Let us calculate what every point of increase would cost. It is very simple. At $1 trillion of debt, it is about $10 billion in new annual costs for the taxpayer every time interest rates go up by just one percentage point. Therefore, if they went up three percentage points to the normal average over the course of the medium term, which is four or five years, we would be paying an extra $30 billion a year to service our debt. That is almost what we collect in GST revenues. Imagine the government, in its back pocket, keeping open the prospect of doubling the GST to pay for the cost associated with interest rates returning merely to their normal average levels. That is the risk the Liberals are taking with our future.
What could we do differently? The answer is jobs, jobs, jobs. The only way to tackle this massive debt beast that our current government is creating is by returning our mighty workers to their jobs. Right now, we have a million missing jobs relative to the number of people who were working in February before COVID began. We now have the highest unemployment rate in the G7. Our unemployment rate, at over 10%, is three percentage points higher than the OECD average.

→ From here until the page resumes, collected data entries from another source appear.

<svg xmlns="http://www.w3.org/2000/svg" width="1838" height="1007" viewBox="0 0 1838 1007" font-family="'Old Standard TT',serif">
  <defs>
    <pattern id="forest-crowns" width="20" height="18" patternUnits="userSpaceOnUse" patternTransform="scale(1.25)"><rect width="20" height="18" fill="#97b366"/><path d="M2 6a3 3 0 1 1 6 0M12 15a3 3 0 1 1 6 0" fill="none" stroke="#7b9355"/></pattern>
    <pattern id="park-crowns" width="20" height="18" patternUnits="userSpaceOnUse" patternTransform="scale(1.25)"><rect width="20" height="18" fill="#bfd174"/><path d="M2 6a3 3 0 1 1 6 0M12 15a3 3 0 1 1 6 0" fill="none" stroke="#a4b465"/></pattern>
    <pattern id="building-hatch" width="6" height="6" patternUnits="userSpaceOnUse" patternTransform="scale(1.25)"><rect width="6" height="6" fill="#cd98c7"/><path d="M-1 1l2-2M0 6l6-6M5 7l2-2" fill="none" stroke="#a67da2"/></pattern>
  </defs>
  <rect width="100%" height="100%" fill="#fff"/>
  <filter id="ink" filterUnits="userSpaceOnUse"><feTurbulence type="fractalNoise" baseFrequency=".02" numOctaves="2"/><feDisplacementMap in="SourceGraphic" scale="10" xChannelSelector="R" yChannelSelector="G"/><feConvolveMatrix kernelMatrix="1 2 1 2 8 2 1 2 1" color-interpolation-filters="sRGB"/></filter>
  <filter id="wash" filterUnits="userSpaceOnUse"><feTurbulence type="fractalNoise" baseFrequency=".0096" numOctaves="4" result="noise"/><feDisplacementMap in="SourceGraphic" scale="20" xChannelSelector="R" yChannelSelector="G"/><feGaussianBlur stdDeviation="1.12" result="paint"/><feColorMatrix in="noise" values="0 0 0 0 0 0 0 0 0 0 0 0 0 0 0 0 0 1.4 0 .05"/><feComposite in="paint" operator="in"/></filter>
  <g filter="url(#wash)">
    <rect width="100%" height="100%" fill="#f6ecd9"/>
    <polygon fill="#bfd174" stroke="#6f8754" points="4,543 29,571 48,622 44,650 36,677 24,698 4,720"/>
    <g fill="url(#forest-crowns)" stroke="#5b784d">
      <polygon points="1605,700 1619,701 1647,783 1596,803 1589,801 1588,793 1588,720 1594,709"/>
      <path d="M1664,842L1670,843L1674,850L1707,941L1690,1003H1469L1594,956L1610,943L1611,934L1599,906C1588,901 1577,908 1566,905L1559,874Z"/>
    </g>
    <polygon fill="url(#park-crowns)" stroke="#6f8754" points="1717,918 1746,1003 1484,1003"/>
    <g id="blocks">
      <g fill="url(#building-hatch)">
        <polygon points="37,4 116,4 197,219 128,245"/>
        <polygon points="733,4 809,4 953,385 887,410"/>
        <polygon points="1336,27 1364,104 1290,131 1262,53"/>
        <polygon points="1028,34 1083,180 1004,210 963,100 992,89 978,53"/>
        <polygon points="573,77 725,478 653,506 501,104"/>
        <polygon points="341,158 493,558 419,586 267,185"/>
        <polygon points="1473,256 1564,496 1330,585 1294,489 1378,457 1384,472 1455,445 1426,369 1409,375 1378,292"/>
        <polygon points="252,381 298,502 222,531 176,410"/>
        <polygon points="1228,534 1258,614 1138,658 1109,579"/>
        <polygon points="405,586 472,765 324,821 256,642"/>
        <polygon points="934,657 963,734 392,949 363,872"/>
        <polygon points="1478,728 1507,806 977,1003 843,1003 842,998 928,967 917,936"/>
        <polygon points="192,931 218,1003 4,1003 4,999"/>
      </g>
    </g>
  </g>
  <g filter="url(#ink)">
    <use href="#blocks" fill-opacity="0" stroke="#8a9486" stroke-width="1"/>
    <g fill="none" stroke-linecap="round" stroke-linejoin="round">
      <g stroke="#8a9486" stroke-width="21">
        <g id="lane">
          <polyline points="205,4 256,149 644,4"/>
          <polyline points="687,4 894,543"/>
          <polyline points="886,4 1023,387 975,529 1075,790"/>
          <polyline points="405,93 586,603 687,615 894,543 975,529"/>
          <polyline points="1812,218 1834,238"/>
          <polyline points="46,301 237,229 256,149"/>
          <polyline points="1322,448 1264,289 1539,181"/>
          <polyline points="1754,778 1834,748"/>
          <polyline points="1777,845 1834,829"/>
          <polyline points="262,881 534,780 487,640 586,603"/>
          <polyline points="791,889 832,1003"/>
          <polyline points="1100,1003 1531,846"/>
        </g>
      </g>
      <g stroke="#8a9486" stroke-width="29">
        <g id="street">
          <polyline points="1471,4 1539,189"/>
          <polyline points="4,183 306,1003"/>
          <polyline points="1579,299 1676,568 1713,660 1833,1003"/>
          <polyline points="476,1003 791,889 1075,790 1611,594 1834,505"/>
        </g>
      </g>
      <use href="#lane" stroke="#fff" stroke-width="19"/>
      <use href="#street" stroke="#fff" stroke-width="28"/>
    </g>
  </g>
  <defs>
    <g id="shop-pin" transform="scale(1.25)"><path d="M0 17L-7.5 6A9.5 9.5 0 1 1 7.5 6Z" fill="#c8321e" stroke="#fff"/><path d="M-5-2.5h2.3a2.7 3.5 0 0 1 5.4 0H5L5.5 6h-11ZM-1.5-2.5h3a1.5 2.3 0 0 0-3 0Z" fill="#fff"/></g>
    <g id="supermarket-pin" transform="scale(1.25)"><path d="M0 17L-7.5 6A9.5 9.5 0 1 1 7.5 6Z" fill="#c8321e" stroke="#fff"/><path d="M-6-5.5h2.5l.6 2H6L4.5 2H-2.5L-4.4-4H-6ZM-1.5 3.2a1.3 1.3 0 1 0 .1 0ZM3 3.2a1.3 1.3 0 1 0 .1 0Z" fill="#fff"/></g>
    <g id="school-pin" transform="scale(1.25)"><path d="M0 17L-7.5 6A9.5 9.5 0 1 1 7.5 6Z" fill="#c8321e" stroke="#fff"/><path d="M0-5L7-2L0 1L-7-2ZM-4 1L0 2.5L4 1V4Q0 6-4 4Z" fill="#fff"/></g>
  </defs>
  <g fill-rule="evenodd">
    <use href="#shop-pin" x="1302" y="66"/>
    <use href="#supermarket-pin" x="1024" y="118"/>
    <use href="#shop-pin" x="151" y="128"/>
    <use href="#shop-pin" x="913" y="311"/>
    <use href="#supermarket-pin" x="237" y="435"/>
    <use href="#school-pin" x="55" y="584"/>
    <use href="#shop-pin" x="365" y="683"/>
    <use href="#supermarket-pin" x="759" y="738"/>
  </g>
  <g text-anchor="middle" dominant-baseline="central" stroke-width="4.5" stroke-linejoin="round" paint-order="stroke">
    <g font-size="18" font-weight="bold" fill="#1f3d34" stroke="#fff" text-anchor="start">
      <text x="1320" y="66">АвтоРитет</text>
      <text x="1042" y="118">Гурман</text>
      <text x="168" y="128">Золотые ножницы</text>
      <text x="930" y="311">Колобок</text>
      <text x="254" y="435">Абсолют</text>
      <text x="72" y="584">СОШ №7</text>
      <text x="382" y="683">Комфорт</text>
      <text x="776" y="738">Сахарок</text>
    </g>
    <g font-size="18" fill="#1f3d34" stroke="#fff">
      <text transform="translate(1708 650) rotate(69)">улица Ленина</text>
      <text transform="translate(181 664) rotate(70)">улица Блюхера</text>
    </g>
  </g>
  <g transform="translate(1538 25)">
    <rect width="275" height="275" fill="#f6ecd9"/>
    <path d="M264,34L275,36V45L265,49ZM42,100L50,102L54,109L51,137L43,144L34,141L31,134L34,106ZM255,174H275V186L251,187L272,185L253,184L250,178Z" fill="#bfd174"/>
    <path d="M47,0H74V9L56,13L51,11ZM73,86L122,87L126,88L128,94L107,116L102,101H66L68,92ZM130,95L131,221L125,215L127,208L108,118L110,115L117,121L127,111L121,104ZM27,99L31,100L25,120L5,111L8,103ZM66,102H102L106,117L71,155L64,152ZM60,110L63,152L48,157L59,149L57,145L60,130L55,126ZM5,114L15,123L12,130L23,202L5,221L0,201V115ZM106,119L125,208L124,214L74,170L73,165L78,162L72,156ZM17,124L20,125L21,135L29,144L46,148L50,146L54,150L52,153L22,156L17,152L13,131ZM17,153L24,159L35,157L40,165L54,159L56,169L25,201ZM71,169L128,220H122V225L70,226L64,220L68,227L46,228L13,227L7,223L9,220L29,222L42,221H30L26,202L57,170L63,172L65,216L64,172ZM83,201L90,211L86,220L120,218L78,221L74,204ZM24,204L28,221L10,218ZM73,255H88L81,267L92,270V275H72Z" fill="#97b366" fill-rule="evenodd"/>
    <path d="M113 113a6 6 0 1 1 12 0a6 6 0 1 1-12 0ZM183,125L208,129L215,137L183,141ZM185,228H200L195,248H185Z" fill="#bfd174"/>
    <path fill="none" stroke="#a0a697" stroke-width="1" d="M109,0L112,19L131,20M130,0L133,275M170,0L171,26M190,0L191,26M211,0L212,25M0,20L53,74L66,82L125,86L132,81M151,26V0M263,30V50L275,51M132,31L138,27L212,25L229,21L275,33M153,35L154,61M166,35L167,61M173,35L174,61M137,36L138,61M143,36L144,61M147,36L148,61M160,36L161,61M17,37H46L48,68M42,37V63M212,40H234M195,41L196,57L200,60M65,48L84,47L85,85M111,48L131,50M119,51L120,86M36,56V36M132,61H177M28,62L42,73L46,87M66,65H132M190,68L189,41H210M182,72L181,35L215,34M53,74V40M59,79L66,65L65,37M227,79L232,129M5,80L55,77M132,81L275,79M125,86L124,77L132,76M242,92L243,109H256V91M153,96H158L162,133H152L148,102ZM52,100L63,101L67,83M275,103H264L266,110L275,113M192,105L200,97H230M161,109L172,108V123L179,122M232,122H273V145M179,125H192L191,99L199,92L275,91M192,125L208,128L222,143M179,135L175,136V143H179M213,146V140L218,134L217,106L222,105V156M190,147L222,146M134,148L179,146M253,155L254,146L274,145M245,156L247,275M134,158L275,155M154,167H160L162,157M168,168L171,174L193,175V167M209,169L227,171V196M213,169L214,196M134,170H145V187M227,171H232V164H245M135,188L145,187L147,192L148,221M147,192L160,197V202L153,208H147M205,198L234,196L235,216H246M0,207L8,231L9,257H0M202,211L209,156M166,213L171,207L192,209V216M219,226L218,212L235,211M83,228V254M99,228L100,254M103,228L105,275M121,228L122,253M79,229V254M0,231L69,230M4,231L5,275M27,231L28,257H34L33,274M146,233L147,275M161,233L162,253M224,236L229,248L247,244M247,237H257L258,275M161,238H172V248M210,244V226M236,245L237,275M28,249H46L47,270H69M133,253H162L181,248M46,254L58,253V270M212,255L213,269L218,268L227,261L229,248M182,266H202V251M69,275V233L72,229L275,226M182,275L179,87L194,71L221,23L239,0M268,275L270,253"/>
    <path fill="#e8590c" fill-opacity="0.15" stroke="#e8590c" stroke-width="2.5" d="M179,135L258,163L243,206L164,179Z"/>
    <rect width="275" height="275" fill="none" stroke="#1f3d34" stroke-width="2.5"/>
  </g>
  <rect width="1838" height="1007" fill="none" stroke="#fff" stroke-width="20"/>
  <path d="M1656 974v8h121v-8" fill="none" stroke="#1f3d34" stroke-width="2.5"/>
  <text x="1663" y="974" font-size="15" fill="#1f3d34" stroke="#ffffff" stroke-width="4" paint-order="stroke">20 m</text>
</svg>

We need a plan to unleash the free market system to hire people back. Get out of the way and let our mines, plants and factories come roaring back to life. Why do we not let our steelworkers and trade workers build pipelines that will create jobs in the energy sector in the west and in the refining sector in the east?
Get out of the way of small businesses by cutting red tape and lowering taxes on those entrepreneurs, so that they can bring our main streets buzzing back to life. It is only through a bigger and broader economy that we can pay the prodigious costs, associated with this government, to continue to put food on the table and provide for our vital social safety net.
That is the plan, and that is what we must do.